Tuesday, September 04, 2012

SCIENCE!

So, today I crushed up the oak galls I had collected, using my very favorite tool:



I put them in a plastic bag, smashed them good, then transferred the smashed galls into a big stock pot. I didn't have my camera at the time, so I don't have any pics of the ground up galls, but they looked like very chunky cocoa powder, and smelled just about as good -- like warm earth and tea. I had planned to just dump them in some water and let them go to town for a week or two, but then I got antsy, and decided to simmer this batch for a while. They simmered for about an hour, and made the house smell heavenly! Dark chocolate, cinnamon, and tea, all mixed in together. Still no camera at this point, but the water turned a lovely chocolatey brown. While I was in the kitchen doing SCIENCE! (and randomly yelling SCIENCE! at Gamerboy while he played League of Legends with some friends) I cleaned up a little, since I've actually had energy since starting to take iron again.

The water level got a little low on the galls, so I topped it off a bit. I'd initially had 16oz of galls, and now with them reduced down, I had 48 oz of gall-goop and tannin juice. Then I found my camera!



Because I am not exactly known for my patience, I decided to spoon off a little bit of the juice and see if it would react yet. I crushed up a few of my iron pills, mixed them with the juice, and set them going through a coffee filter. It turned black!
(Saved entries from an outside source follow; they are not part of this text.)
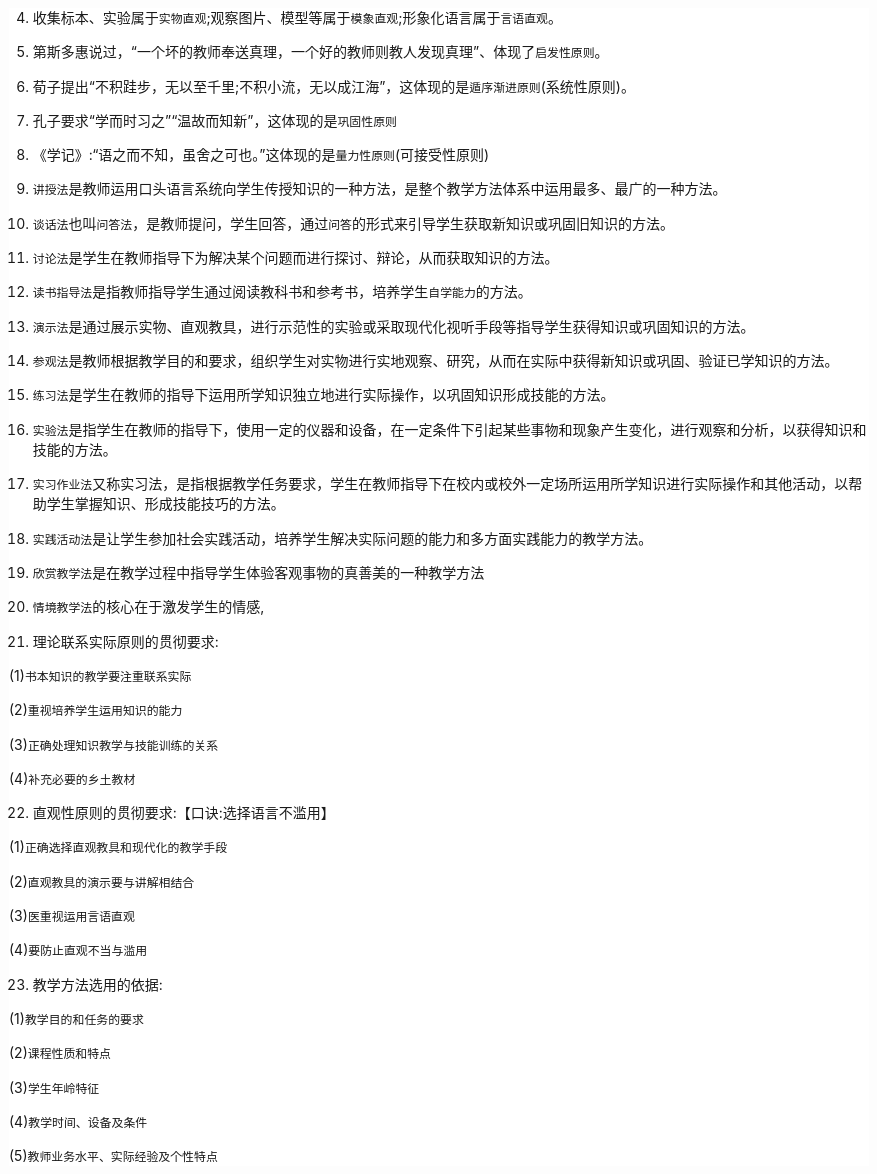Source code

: 4. 收集标本、实验属于`实物直观`;观察图片、模型等属于`模象直观`;形象化语言属于`言语直观`。

5. 第斯多惠说过，“一个坏的教师奉送真理，一个好的教师则教人发现真理”、体现了`启发性原则`。

6. 荀子提出“不积跬步，无以至千里;不积小流，无以成江海”，这体现的是`遁序渐进原则`(系统性原则)。

7. 孔子要求“学而时习之”“温故而知新”，这体现的是`巩固性原则`

8. 《学记》:“语之而不知，虽舍之可也。”这体现的是`量力性原则`(可接受性原则)

9. `讲授法`是教师运用口头语言系统向学生传授知识的一种方法，是整个教学方法体系中运用最多、最广的一种方法。

10. `谈话法`也叫`问答法`，是教师提问，学生回答，通过`问答`的形式来引导学生获取新知识或巩固旧知识的方法。

11. `讨论法`是学生在教师指导下为解决某个问题而进行探讨、辩论，从而获取知识的方法。

12. `读书指导法`是指教师指导学生通过阅读教科书和参考书，培养学生`自学能力`的方法。

13. `演示法`是通过展示实物、直观教具，进行示范性的实验或采取现代化视听手段等指导学生获得知识或巩固知识的方法。

14. `参观法`是教师根据教学目的和要求，组织学生对实物进行实地观察、研究，从而在实际中获得新知识或巩固、验证已学知识的方法。

15. `练习法`是学生在教师的指导下运用所学知识独立地进行实际操作，以巩固知识形成技能的方法。

16. `实验法`是指学生在教师的指导下，使用一定的仪器和设备，在一定条件下引起某些事物和现象产生变化，进行观察和分析，以获得知识和技能的方法。

17. `实习作业法`又称实习法，是指根据教学任务要求，学生在教师指导下在校内或校外一定场所运用所学知识进行实际操作和其他活动，以帮助学生掌握知识、形成技能技巧的方法。

18. `实践活动法`是让学生参加社会实践活动，培养学生解决实际问题的能力和多方面实践能力的教学方法。

19. `欣赏教学法`是在教学过程中指导学生体验客观事物的真善美的一种教学方法

20. `情境教学法`的核心在于激发学生的情感,

21. 理论联系实际原则的贯彻要求:

(1)`书本知识的教学要注重联系实际`

(2)`重视培养学生运用知识的能力`

(3)`正确处理知识教学与技能训练的关系`

(4)`补充必要的乡土教材`

22. 直观性原则的贯彻要求:【口诀:选择语言不滥用】

(1)`正确选择直观教具和现代化的教学手段`

(2)`直观教具的演示要与讲解相结合`

(3)`医重视运用言语直观`

(4)`要防止直观不当与滥用`

23. 教学方法选用的依据:

(1)`教学目的和任务的要求`

(2)`课程性质和特点`

(3)`学生年岭特征`

(4)`教学时间、设备及条件`

(5)`教师业务水平、实际经验及个性特点`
I got impatient, again, waiting for it to filter, so I squeezed the last bits out of the filter with my fingers. It definitely stains!



I bottled them up so I can compare them to later batches, with fermented galls. Aren't they handsome?



Then I took a swatch video -- look at that color change!



As it turns out, according to a very smart man on the Fountain Pen Network who is a professional chemist and makes his own iron gall inks for fun, what I need to make these pen-safe is some 25% hydrochloric acid (evidently this can be had from hardware stores). That stops the Fe(II) from becoming Fe(III) (which is what turns it black) while it's still in the bottle or the pen, but once you write with it the HCl evaporates out and it turns black just fine. Lots of folks evidently use simple pen-safe dyes to make sure you can see the ink while you're writing with it -- the HCl turns it back into a clear yellowish liquid until it hit paper. Looking more into that, it looks like some of the stuff I got for nail polish will actually work for that!

Seriously, guys, I'm crazy excited over here. You don't even know. If I can make this work, I might pop up a few bottles on the shop, or mail them out to friends or some such.

Sunday, September 02, 2012

Oak Galls, Oak Galls, Oaky Oaky Oak Galls!

I've been getting (back) into fountain pens and calligraphy lately, and while money is tight right now (oh, is that an understatement!) some things in life really are free. Today I was out on our patio, which is next to a large oak tree, and noticed that there were a few galls on it. I couldn't reach any of them that were still on the tree, but I went outside and collected a good number of them from the ground surrounding the tree. The iron pills I've been taking are ferrous sulfate, which is (handily enough!) the very kind of iron that's needed to make iron gall ink! I'm really excited -- I'm going to set this batch fermenting on the patio tonight, or possibly in the morning so I can take pictures, and then in a few weeks I'll collect the liquid from the galls, add the iron, and have me some ink!

Since there are about a million different iron gall ink recipes out there, and I live in Texas, Home of the Live Oaks Motherfucking Everywhere, I'm thinking that tomorrow I'll go out to some of the local parks and see if I can collect any more galls. I'd like to try fermenting one batch, boiling another, and just crushing them up and soaking. If I can see which one makes the best/darkest ink, I'd like to try bottling it up and giving it to some of my geekier friends. An ink that gets darker over time would be pretty goddamn sweet.

I've also thought of trying to make some actual verdigris -- copper and vinegar and scraping and time. I don't think I could powder it fine enough for ink, but what the hell, why not try? Copper sheets and vinegar are fairly cheap.